Lisa Fairfax reports that:
Yesterday, Exxon shareholders voted against all eleven of the shareholders proposals on the company’s proxy statement. So it appears that the extra effort to reach out to mutual fund shareholders did not have the desired impact on the vote. In fact, the proposal to split the CEO and chair functions garnered only 29.5% of the vote, a ten percent decrease from last year. Moreover, despite the extra outreach by shareholders, Exxon’s annual meeting was notable because of the lack of protesters outside of the meeting place. So perhaps the meeting and its outcome reveal that the financial crisis has had an impact on shareholder activism, making shareholders more hesitant to rock the boat and less willing to support initiatives that may impinge on managers’ discretion or otherwise pressure them to divert resources on green initiatives, despite assertions that such initiatives could improve the financial bottom-line in the long term.
It just goes to show, perhaps, that shareholder activism is an expensive indulgence for people with too much time on their hands. Like other luxury items, it may disappear during bad times, even though certain people would have you believe that these sort of times are when it is needed most.

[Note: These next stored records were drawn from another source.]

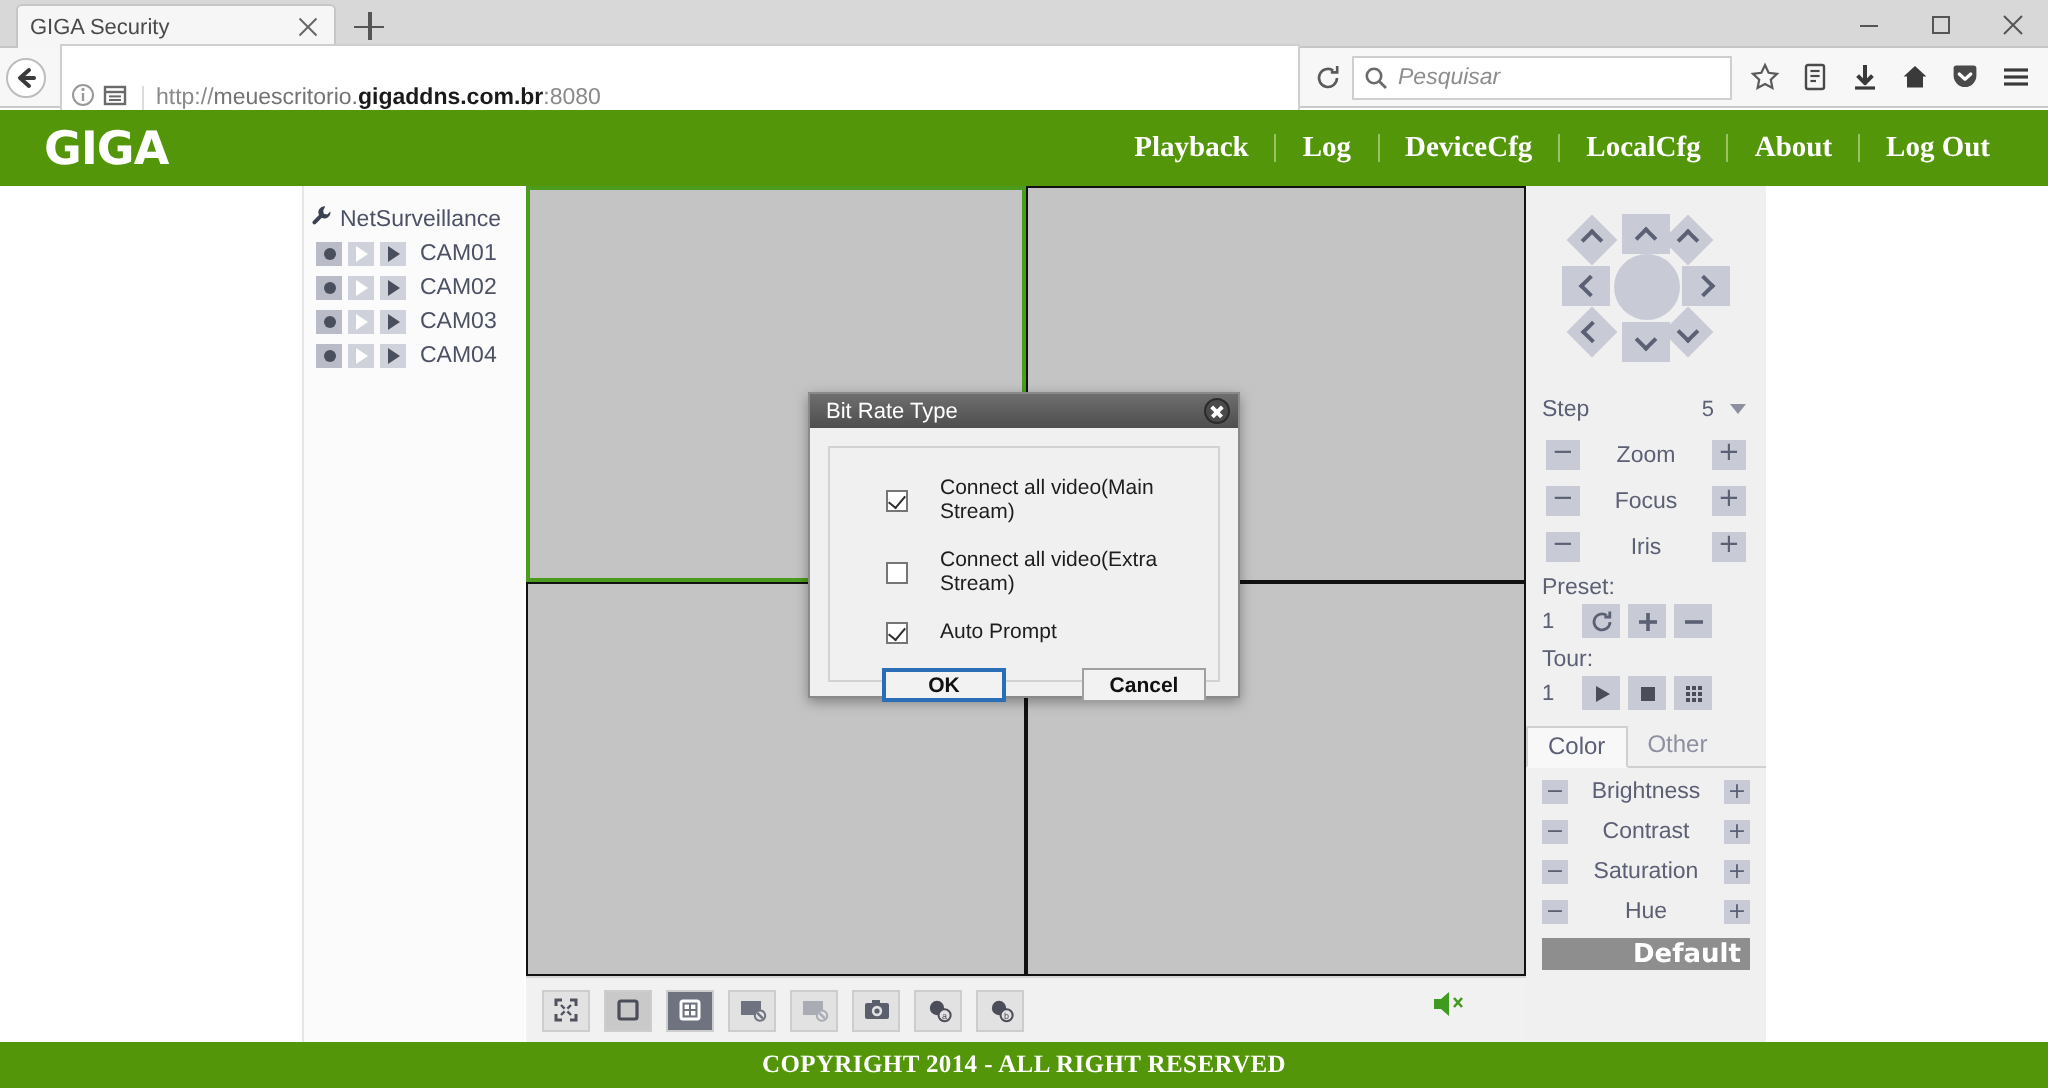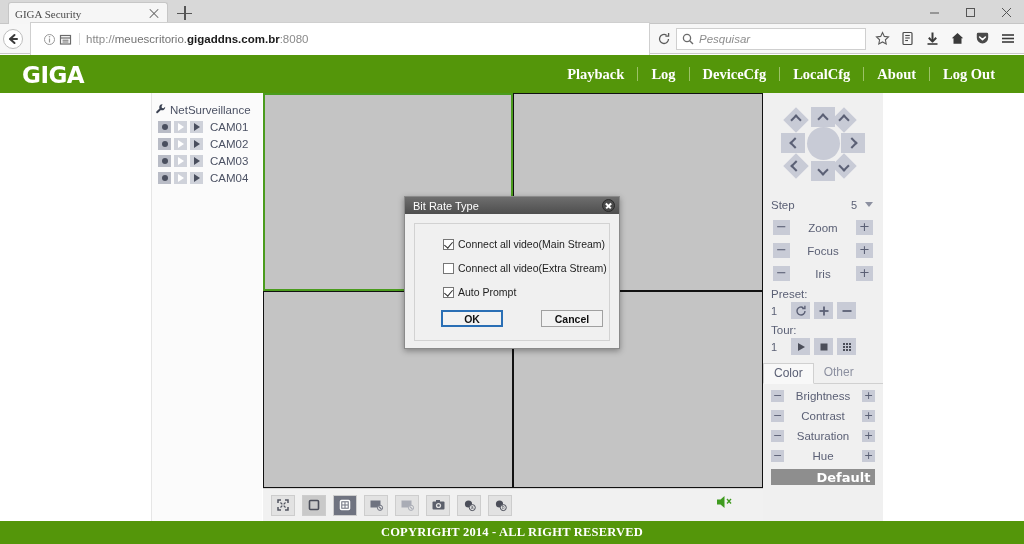--- a/index.html
+++ b/index.html
@@ -13,7 +13,7 @@
   
   .tabstrip {
     position: absolute; left: 0; top: 0; width: 1024px; height: 24px;
-    background: #d8d8d8; border-bottom: 1px solid #c6c6c6; font-family: Liberation Serif, serif;
+    background: #d8d8d8; border-bottom: 1px solid #c6c6c6;
   }
   .tab {
     position: absolute; left: 8px; top: 2px; width: 160px; height: 22px;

Target Corp.'s shareholders have re-elected the company's slate of directors, rejecting a hedge fund's alternate slate, according to preliminary vote totals.William Ackman had sought for months to put up his own slate — including himself — to the Minneapolis-based retailer's board of directors. ...
Shareholders also sided with the company in approving a measure that sets the board's size at 12 members.
Yet, the SEC and the Congress doubtless will continue pressing for pro-activism "reforms."